EXERCISE INSTRUCTIONS >>
**a.** Summarize the guide below on how agencies automate video creation in two sentences.
**b.** In the video automation guide below, turn the paragraph beginning "Video automation is the process" into a bulleted list that keeps its main facts.
**c.** Check each statement against the video automation guide below. For each, answer yes or no and quote the words that settle it.
(i) The largest time savings come in pre-production.
(ii) Digital signage is named as a common use case.
(iii) Automation is well suited to one-off, bespoke productions.

TEXT SECTION >>
• • • • •

How agencies automate video creation: A complete guide
Client demand for video keeps climbing. Your team is already stretched. And somewhere between the third and thirtieth version of the same ad creative, someone on your team starts wondering if there's a better way to do this. There is.
Video automation is the process of using templates, structured data, and software to generate multiple unique data-driven videos without manually editing each one. Instead of opening After Effects for every variation, you build a single template, connect it to a data source (a spreadsheet, a CRM export, a database), and let the software handle the rest. That's how agencies automate video creation, and it's the difference between producing 10 videos a week and 1,000.
This guide covers the real use cases where automation pays off, a tool-specific step-by-step workflow you can follow today, and a clear framework for deciding when automation makes sense for your agency.
TLDR
- Video automation uses templates and data (spreadsheets, CSVs, APIs) to generate hundreds of unique videos without manually editing each one, turning 10 videos per week into 1,000+.
- The biggest time savings happen in post-production. Once a template is built, bulk rendering, caption generation, format adaptation, and delivery can all run automatically.
- Common use cases include performance ads, personalized videos, localization, sports highlights, and digital signage.
- The base workflow is to build an After Effects template with named dynamic layers, upload it to a platform like Plainly, connect your data source, batch render, and auto-deliver.
- Automation works best for repeatable video formats where the structure stays the same and only the content changes. It is not suited for one-off, bespoke productions.

• • • • •

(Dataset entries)

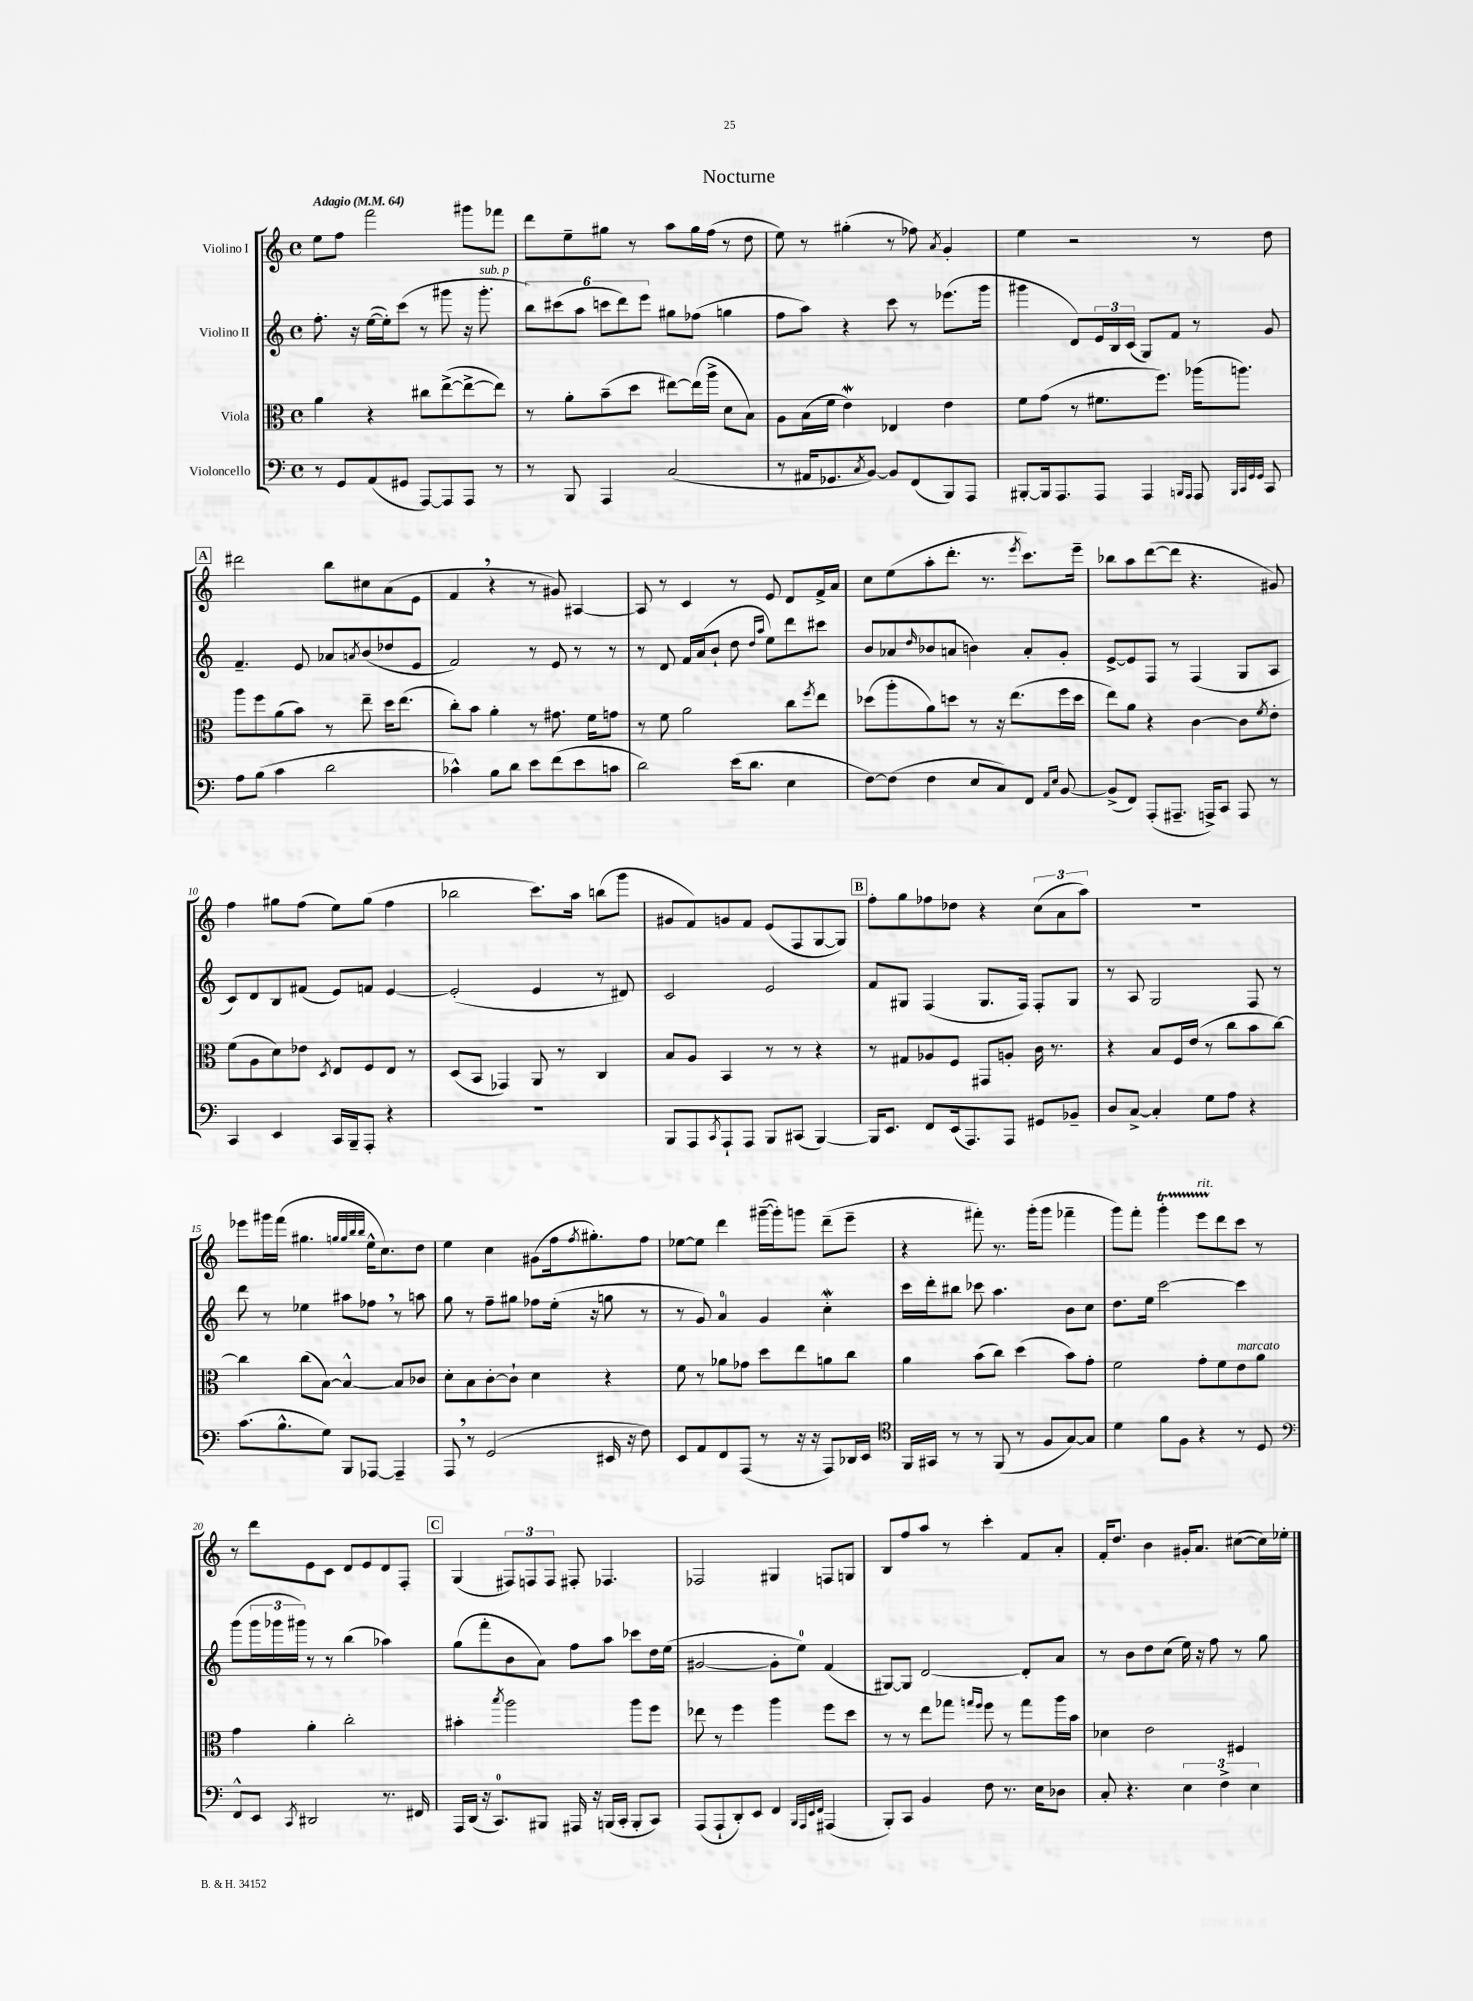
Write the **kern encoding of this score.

**kern	**kern	**kern	**kern
*staff4	*staff3	*staff2	*staff1
*clefF4	*clefC3	*clefG2	*clefG2
*k[]	*k[]	*k[]	*k[]
*M4/4	*M4/4	*M4/4	*M4/4
*met(c)	*met(c)	*met(c)	*met(c)
*MM64	*MM64	*MM64	*MM64
8r	4a	8.ff'	8ee
8GG	.	.	8ff
.	.	16r	.
(8AA	4r	([16ee	2fff
.	.	16ee'])	.
8GG#	.	(8ccc	.
[8AAA)	8cc#	8r	.
8AAA]	([8ee^	8ggg#	.
8AAA	8ee^_	16r	8ggg#
.	.	8.ggg#'	.
8r	8ee])	.	8fff-
=	=	=	=
8r	8r	12bb)	8ddd
.	.	(12ccc#	.
8BBB	8a'	.	8ee~
.	.	12aa	.
4AAA	(8b~	12ccc	8gg#
.	.	12ddd)	.
.	8dd	.	8r
.	.	12eee	.
(2C	[8ee#)	8gg#	8aa
.	(16ee#]	(8ff-	16gg#
.	16aa^	.	(16ff
.	8d	4gg	8r
.	8B)	.	8dd
=	=	=	=
8r	8A	8ff	8ee)
16AA#	(16B	8aa)	8r
8.GG-	16f	.	.
.	4e)	4r	(4gg#'
8qC	.	.	.
[8BB)	.	.	.
8BB]	4E-	8ccc	8r
(8FF	.	8r	8ff-)
.	.	.	8qa
8BBB)	4e	(8.eee-	4g'
8AAA	.	.	.
.	.	16ggg	.
=	=	=	=
[8BBB#'	8f	4ggg#	4ee
16BBB#]	(8g	.	.
8.AAA	.	.	.
.	8r	8d)	2r
8AAA	8.f#	24e	.
.	.	24B	.
.	.	(24c	.
4AAA	.	8G)	.
.	8.ff)	.	.
.	.	8f	.
16qqBBB	.	.	.
16qqAAA	.	.	.
8AAA	(16aa-	8r	8r
.	8.aa)	.	.
32qqBBB	.	.	.
32qqCC	.	.	.
32qqGG	.	.	.
32qqGG	.	.	.
8CC	.	8g	8dd
=	=	=	=
8A	8aa	4.f~	2ddd#
(8B	8ff	.	.
4c	(8a	.	.
.	8b)	8e	.
2d	8r	8a-	8bb
.	.	8qa	.
.	8ee~	(8b	8cc#
.	16dd	8dd-	(8a
.	(8.ee	.	.
.	.	8e	8e
=	=	=	=
4c-^^)	8cc')	2f)	4f
.	8b	.	.
8B	4a'	.	4r
8d	.	.	.
8e	8r	8r	8r
(8f	8.g#	8e	8g#)
8e	.	8r	[4A#
.	16f	.	.
8c	8g	8r	.
=	=	=	=
2d)	8r	8r	8A#]
.	8f	8d	8r
.	2a	16f	4c
.	.	(16a	.
.	.	8b`	.
(16e	.	8dd	8r
8.d	.	.	.
.	.	16qqdd	.
.	.	16qqaa	.
.	.	8ee)	8e
4E	8cc	8ddd	8d
.	8qff	.	.
.	8ee	8ccc#	16f^
.	.	.	16a
=	=	=	=
[8F)	(8dd-	8b	8cc
(8F]	8aa'	8a-	(8ee
.	.	16qqdd	.
4F	8a)	(8b-	8aa'
.	8dd	8a	8.ddd'
8E	8r	4b)	.
.	.	.	8.r
8C)	16r	.	.
.	(8.ee	.	.
.	.	.	8qeee
8FF	.	8a'	8.ccc)
16qqAA	.	.	.
16qqE	.	.	.
[8BB	16ff	8g'	.
.	16dd	.	16eee~
=	=	=	=
(8BB^]	8ee)	[8e^	8bb-
8FF)	8a	8e]	8aa
(8AAA'	4r	8F	([8ddd
8.AAA#~	.	8r	8ddd]
.	[4c	(4F	4.r
16AAA^)	.	.	.
8CC	.	.	.
8AAA	8c]	8G	.
.	8qf	.	.
8r	8e'	8A	8g#)
=	=	=	=
4CC	(8f	8c)	4ff
.	8A	8d	.
4EE	8d)	8B	8gg#
.	8e-	(8f#	(8ff
.	8qD	.	.
16CC	8E	8e)	8ee)
16BBB~	.	.	.
8AAA'	8F	8f	(8gg#
4r	8E	[4e	4ff
.	8r	.	.
=	=	=	=
1r	(8D	(2e']	2bb-
.	8BB	.	.
.	4GG-)	.	.
.	8AA	4e	8.ccc)
.	8r	.	.
.	.	.	16aa
.	4C	8r	(8bb
.	.	8d#)	8ggg
=	=	=	=
8BBB	8B	2c	8g#
8AAA	8A	.	8f)
8qCC	.	.	.
8AAA`	4BB	.	8g
8AAA	.	.	8f
8BBB	8r	2e	(8e
(8CC#	8r	.	8F
[4BBB)	4r	.	[8G
.	.	.	8G])
=	=	=	=
16BBB]	8r	8f	8ff'
8.EE	.	.	.
.	8G#	8G#	8gg
8FF	8A-	(4F	8ff-
(16EE	8F	.	8dd-
8.AAA)	.	.	.
.	8GG#	8.G#	4r
8AAA	8A'	.	.
.	.	16F)	.
8GG#	16c	8F'	(12cc
.	8.r	.	.
.	.	.	12a
8BB-~	.	8G#	.
.	.	.	12aa)
=	=	=	=
8D	4r	8r	1r
[8C^	.	8A	.
4C']	8B	2G	.
.	16F	.	.
.	(16e	.	.
8G	8r	.	.
8A	8cc	.	.
4r	8b	8F	.
.	[8cc)	8r	.
=	=	=	=
(8.c	4cc]	8ddd	8eee-
.	.	8r	16ggg#
8.B^^	.	.	(16fff
.	(8cc	4ee-	4.gg#
8G)	[8B)	.	.
8BBB	4B^^_	8aa#	.
.	.	.	32qqgg
.	.	.	32qqgg
.	.	.	32qqbb
.	.	.	32qqbb
[8AAA-	.	8ff-	16ee^^
.	.	.	8.cc)
4AAA-~]	8B]	8r	.
.	8c-	8aa	8dd
=	=	=	=
8AAA	8d'	8gg	4ee
8r	8B	8r	.
(2GG	[8c'	8ff~	4cc
.	8c`]	8gg#	.
.	4d	8ff-	(8g#
.	.	(16ee'	16ff
.	.	.	8qff
.	.	16r	8.gg#')
16EE#	4r	8gg	.
16r	.	.	.
8F)	.	8r	8ff
=	=	=	=
8EE	8f	8r	[8ee-
8AA	8r	8g)	8ee-]
8FF	8a-	4a	4ddd
(8AAA	8g-	.	.
8r	8dd	4g	([16ggg#~
.	.	.	16ggg#'])
16r	8ee	.	8ggg
16r	.	.	.
8AAA)	8a	4cc'	(8ddd~
16DD-	8cc	.	8eee~
16EE	.	.	.
=	=	=	=
*clefC4	*	*	*
16FF	4a	16ccc	4r
16GG#	.	16ddd'	.
8r	.	8bb#	.
8r	(8b	8ccc-	8fff#')
(8FF	8cc)	4.aa	8.r
8r	(4dd	.	.
.	.	.	(16ggg'
8F	.	.	8ggg
[8G)	8b)	8b	4fff-~
8G]	8g'	8cc	.
=	=	=	=
4d	2f	8.dd	8ggg)
.	.	.	8fff'
.	.	16ee	.
8f	.	[2ccc	4ggg'
8F	.	.	.
4r	8g'	.	8eee
.	8f	.	8ddd
8r	8e	4ccc]	8ccc
8D	8a	.	8r
=	=	=	=
*clefF4	*	*	*
8FF^^	4g	(8ggg	8r
8EE	.	24ggg	8ddd
.	.	24ggg-	.
.	.	24ggg#)	.
8qCC	.	.	.
2DD#	4a'	8r	8e
.	.	8r	8c
.	2cc'	(4bb	8d
.	.	.	8e
8.r	.	4aa-)	8d
.	.	.	8F'
16FF#	.	.	.
=	=	=	=
16AAA	4b#'	(8gg	(4G
(16DD	.	.	.
16r	.	8fff'	.
8.CC)	.	.	.
.	8qbb	.	.
.	2aa	8b	12F#)
.	.	.	12F
8BBB#	.	8a)	.
.	.	.	12F
16AAA#	.	8ff	8F#'
16r	.	.	.
(16BBB	.	8aa	4.F-
16CC'	.	.	.
8BBB'	8aa	8ccc-	.
8CC)	8ff	16dd	.
.	.	(16ee	.
=	=	=	=
(8AAA	8ee-	[2g#	2F-
8AAA`	8r	.	.
8DD')	4ff	.	.
8EE	.	.	.
4FF	4aa	8g#']	4G#
.	.	8ee)	.
32qqBBB	.	.	.
32qqAAA	.	.	.
32qqEE	.	.	.
32qqFF	.	.	.
(4AAA#	8ff	(4f	8F
.	8dd	.	8G
=	=	=	=
8BBB')	8r	[8G#)	8B
8CC	8r	8G#]	8ff
4BB	8ee	[2d	8aa
.	8gg-	.	8r
.	16qqgg	.	.
.	16qqff	.	.
8F	8ff	.	4ccc'
8.r	8r	.	.
.	8gg	8d']	8f
16E	.	.	.
8D-	16aa	8a	8a'
.	16b	.	.
=	=	=	=
8C'	4d-	8r	16f'
.	.	.	8.dd
4.r	.	8b	.
.	2e	8dd	4b
.	.	(8cc	.
6E	.	16ee)	16g#'
.	.	16r	8.a
.	.	8ff	.
6F^	.	.	.
.	4F#	8r	([8cc#
6E	.	.	.
.	.	8gg	16cc#])
.	.	.	16ee-'
==	==	==	==
*-	*-	*-	*-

• • • • •

OUTPUTS BY TASK >>
**a.** Video automation uses templates, structured data, and software to generate many unique data-driven videos without manually editing each one, which can turn 10 videos a week into 1,000 or more. It works best for repeatable formats where only the content changes, delivers its biggest time savings in post-production, and is not suited for one-off, bespoke productions.

**b.**
- Video automation means using templates, structured data, and software to generate multiple unique data-driven videos without editing each one by hand.
- Rather than opening After Effects for every variation, you build a single template.
- The template is connected to a data source such as a spreadsheet, a CRM export, or a database.
- The software handles the rest.
- This approach is the difference between producing 10 videos a week and 1,000.

**c.**
(i) No: "The biggest time savings happen in post-production."
(ii) Yes: "Common use cases include performance ads, personalized videos, localization, sports highlights, and digital signage."
(iii) No: "It is not suited for one-off, bespoke productions."